[Data section — start]

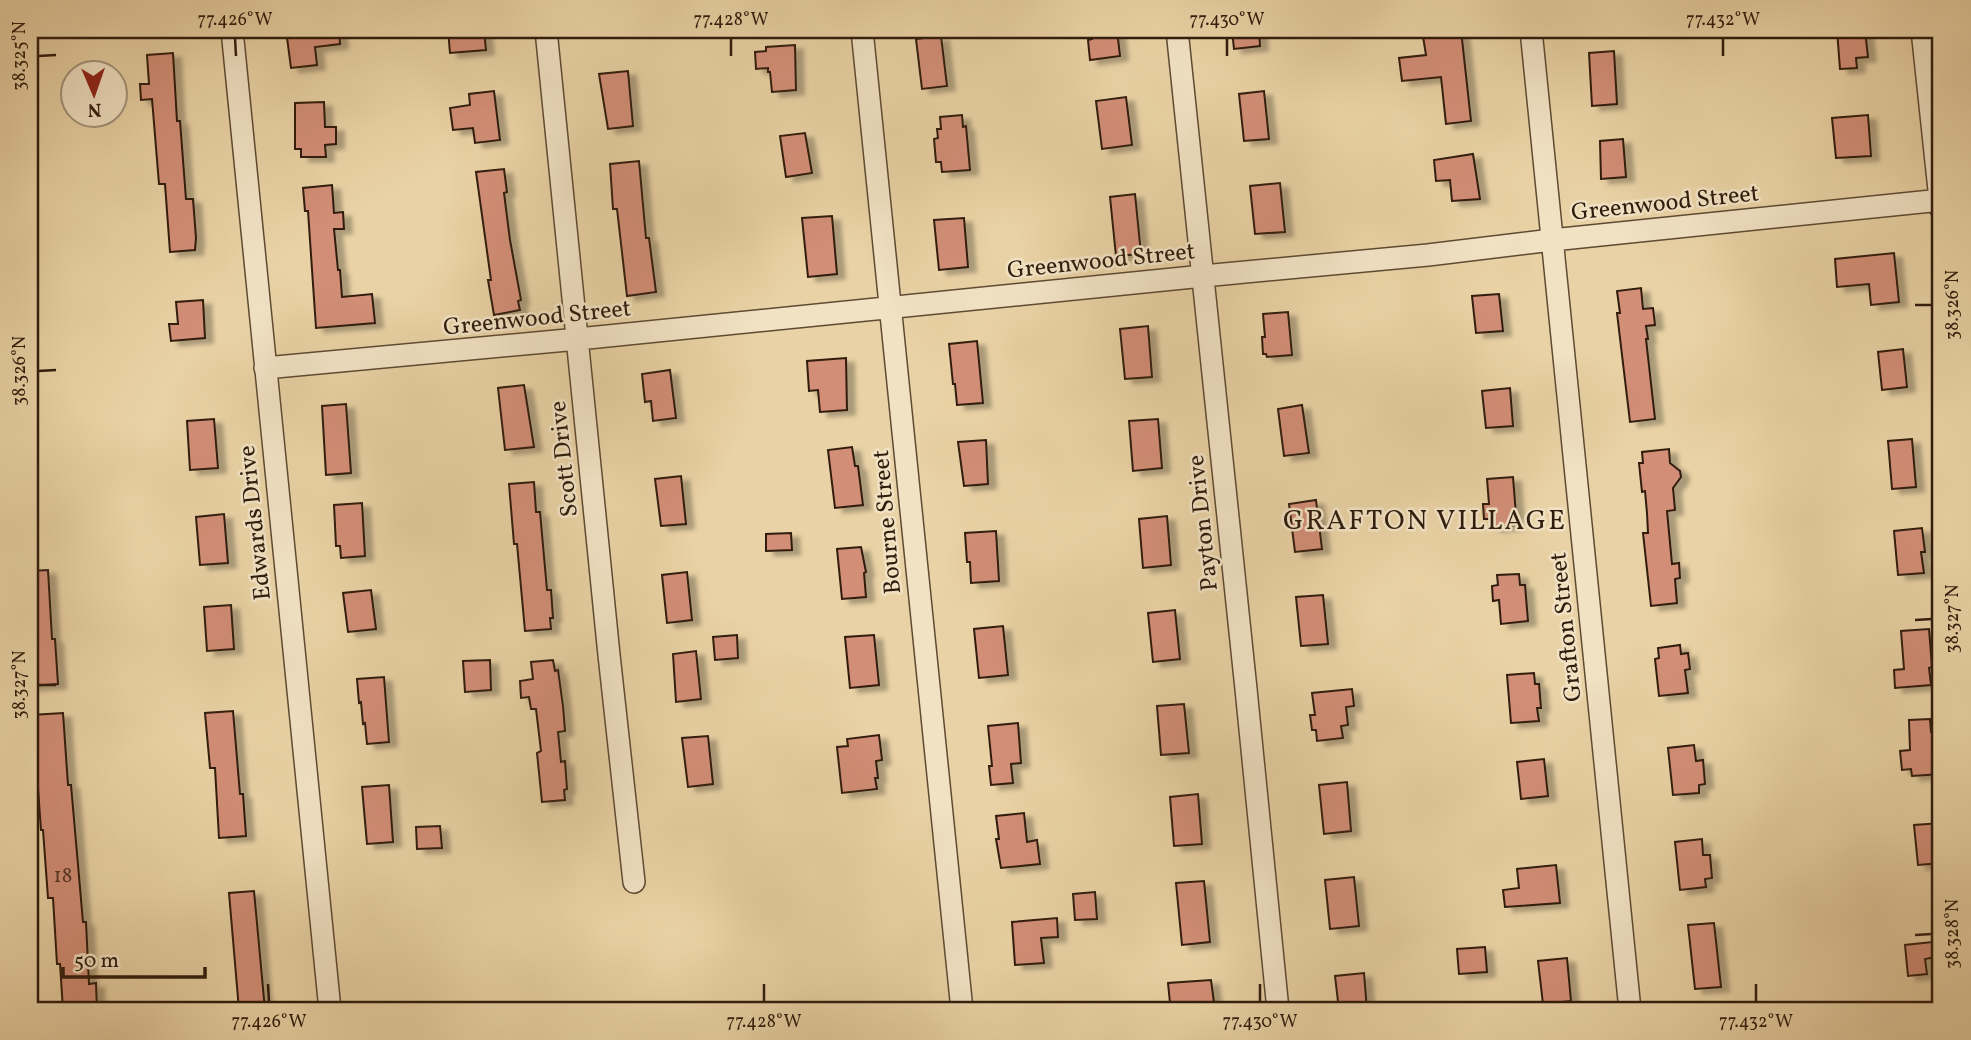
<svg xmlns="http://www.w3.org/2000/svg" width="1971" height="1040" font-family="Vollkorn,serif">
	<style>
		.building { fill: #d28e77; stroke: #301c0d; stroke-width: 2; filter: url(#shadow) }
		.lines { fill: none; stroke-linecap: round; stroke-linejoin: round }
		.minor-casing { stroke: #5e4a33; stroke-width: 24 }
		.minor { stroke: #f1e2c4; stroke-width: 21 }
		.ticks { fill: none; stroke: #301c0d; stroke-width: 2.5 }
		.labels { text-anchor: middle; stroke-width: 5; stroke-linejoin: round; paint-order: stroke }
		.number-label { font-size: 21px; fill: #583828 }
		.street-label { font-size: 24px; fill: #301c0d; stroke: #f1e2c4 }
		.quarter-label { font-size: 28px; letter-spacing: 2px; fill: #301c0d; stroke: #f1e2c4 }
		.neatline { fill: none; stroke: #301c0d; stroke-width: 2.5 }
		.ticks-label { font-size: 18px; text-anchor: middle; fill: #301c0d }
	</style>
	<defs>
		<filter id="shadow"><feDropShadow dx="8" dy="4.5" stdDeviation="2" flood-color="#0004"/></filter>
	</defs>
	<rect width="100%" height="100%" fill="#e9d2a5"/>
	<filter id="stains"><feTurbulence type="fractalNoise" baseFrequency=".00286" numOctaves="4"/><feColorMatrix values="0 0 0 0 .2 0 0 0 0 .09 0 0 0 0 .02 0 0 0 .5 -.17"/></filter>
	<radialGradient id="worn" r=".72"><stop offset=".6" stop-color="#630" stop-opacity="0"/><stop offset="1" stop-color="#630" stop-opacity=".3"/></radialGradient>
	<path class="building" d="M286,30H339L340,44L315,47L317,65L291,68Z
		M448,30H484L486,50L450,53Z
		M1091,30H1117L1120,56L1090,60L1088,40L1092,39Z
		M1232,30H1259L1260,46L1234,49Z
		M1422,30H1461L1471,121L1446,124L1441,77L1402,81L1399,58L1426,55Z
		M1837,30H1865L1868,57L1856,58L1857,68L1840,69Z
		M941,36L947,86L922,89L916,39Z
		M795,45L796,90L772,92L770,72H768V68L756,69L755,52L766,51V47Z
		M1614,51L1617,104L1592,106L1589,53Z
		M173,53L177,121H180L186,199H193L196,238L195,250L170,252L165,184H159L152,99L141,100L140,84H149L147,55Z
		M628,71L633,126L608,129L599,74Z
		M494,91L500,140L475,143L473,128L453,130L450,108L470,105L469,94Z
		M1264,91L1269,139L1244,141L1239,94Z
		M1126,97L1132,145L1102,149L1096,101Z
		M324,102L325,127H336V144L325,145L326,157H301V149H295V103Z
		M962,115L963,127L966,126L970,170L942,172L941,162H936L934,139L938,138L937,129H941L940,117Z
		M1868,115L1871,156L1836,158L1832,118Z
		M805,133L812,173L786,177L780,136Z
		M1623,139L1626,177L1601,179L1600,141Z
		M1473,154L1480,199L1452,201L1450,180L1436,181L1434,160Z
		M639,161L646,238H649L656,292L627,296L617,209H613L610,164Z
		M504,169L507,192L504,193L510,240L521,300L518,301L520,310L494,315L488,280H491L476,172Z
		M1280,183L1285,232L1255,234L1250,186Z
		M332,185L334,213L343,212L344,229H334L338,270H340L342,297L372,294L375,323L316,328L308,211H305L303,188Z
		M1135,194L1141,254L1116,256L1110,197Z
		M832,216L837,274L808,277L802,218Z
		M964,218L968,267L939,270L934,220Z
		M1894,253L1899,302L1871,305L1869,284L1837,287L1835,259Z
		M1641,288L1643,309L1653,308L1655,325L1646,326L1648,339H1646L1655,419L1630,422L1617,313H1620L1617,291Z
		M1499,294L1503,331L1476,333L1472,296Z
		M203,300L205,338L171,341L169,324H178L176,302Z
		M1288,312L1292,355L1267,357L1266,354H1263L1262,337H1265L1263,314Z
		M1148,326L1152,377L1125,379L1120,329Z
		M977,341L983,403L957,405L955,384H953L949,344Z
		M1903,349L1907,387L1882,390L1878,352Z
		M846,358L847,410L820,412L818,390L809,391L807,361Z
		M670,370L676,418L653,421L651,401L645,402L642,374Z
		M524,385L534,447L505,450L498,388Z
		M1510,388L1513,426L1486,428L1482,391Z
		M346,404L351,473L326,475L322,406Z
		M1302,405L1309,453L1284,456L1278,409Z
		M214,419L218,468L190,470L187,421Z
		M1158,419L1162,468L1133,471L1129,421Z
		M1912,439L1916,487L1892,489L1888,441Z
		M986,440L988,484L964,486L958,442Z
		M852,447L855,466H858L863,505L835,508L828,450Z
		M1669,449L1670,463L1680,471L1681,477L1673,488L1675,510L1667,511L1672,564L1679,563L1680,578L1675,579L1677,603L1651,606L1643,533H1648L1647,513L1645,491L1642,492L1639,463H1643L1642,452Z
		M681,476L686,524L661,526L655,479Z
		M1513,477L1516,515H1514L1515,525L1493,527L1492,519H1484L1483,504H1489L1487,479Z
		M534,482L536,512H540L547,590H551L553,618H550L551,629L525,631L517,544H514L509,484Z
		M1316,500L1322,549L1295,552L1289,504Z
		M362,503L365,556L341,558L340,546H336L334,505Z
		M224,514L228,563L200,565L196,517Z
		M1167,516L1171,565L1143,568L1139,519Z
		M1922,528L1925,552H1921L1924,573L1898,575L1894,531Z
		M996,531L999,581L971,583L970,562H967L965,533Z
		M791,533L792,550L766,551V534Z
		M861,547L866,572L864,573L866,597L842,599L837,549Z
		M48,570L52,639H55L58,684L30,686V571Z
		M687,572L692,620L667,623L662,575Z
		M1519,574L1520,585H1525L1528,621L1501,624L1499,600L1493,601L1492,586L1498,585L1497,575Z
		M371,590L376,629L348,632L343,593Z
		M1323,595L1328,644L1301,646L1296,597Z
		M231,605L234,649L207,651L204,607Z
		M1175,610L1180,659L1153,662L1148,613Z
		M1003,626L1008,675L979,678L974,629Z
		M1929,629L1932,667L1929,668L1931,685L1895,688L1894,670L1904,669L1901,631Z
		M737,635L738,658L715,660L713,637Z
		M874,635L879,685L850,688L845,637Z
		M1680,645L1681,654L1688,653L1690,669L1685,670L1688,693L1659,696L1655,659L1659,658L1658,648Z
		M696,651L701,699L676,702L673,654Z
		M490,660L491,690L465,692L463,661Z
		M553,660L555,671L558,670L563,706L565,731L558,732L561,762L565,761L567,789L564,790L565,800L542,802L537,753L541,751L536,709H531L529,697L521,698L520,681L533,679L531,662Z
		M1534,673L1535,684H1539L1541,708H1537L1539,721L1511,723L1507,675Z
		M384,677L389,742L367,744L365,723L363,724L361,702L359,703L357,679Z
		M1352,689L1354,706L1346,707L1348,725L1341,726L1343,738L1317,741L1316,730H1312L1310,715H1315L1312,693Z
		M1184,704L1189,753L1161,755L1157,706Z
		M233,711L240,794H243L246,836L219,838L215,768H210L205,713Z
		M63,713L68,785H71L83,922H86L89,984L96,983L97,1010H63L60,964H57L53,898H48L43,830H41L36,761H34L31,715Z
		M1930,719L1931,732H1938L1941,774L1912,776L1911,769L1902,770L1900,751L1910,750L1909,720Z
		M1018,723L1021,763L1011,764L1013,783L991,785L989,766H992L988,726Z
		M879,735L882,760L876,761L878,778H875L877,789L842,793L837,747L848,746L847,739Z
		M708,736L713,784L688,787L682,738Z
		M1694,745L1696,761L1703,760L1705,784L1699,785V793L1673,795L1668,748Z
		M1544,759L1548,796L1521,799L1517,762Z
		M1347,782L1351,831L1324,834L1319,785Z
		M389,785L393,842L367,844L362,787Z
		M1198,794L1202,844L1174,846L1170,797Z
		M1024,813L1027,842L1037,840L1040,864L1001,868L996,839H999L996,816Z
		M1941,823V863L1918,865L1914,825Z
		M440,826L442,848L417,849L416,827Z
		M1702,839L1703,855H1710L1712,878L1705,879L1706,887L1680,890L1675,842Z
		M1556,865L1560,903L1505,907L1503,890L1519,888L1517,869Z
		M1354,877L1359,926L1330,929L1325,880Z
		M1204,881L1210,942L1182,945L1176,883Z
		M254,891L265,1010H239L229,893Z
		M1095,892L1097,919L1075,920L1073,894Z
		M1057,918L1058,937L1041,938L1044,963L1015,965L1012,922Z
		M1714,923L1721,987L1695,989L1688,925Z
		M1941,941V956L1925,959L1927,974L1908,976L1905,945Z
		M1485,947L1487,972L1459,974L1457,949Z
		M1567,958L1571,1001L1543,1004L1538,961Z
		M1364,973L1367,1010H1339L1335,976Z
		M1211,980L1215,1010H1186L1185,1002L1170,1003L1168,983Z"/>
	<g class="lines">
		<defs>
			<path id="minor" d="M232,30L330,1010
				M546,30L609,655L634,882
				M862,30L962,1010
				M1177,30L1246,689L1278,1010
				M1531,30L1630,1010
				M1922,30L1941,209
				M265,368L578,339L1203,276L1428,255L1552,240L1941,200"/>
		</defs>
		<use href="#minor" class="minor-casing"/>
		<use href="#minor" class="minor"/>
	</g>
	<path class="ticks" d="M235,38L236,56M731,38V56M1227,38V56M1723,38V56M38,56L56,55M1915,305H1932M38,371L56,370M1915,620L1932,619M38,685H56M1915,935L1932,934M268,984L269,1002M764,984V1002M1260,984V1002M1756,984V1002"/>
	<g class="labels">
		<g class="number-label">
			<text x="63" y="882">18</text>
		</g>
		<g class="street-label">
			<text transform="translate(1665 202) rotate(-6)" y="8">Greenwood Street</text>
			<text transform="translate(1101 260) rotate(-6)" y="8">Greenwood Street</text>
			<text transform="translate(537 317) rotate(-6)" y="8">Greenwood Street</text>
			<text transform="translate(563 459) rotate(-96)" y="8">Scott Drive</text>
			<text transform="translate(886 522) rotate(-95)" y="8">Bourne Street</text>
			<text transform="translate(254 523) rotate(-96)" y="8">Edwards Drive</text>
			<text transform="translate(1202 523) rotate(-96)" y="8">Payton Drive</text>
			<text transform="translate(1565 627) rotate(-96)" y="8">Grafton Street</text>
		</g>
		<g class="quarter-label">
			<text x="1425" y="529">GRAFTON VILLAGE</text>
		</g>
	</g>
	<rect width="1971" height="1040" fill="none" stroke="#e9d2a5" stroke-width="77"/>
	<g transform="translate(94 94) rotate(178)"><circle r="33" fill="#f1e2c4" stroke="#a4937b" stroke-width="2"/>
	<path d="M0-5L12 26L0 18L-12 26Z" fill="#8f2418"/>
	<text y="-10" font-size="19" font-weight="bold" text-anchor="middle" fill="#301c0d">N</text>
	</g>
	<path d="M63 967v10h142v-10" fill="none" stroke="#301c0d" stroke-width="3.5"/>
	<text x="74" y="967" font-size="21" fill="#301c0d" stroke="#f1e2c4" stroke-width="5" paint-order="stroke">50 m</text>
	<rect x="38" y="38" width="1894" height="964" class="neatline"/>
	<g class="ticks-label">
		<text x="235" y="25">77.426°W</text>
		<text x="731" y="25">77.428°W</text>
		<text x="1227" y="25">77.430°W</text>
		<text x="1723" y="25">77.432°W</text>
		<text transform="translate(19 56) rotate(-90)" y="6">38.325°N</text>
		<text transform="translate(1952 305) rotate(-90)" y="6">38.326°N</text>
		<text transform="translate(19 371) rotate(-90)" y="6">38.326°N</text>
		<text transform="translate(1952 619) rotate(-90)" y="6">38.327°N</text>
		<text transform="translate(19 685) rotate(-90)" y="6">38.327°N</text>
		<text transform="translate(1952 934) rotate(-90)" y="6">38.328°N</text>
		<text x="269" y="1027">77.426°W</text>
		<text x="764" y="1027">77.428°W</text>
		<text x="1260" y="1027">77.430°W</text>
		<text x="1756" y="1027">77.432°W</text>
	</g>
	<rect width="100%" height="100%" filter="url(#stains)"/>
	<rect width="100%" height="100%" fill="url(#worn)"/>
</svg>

[Data section — finish]

- What the task asks:
Out of the records above, pull each line containing the word "lines".

- Completed exercise:
		.lines { fill: none; stroke-linecap: round; stroke-linejoin: round }
	<g class="lines">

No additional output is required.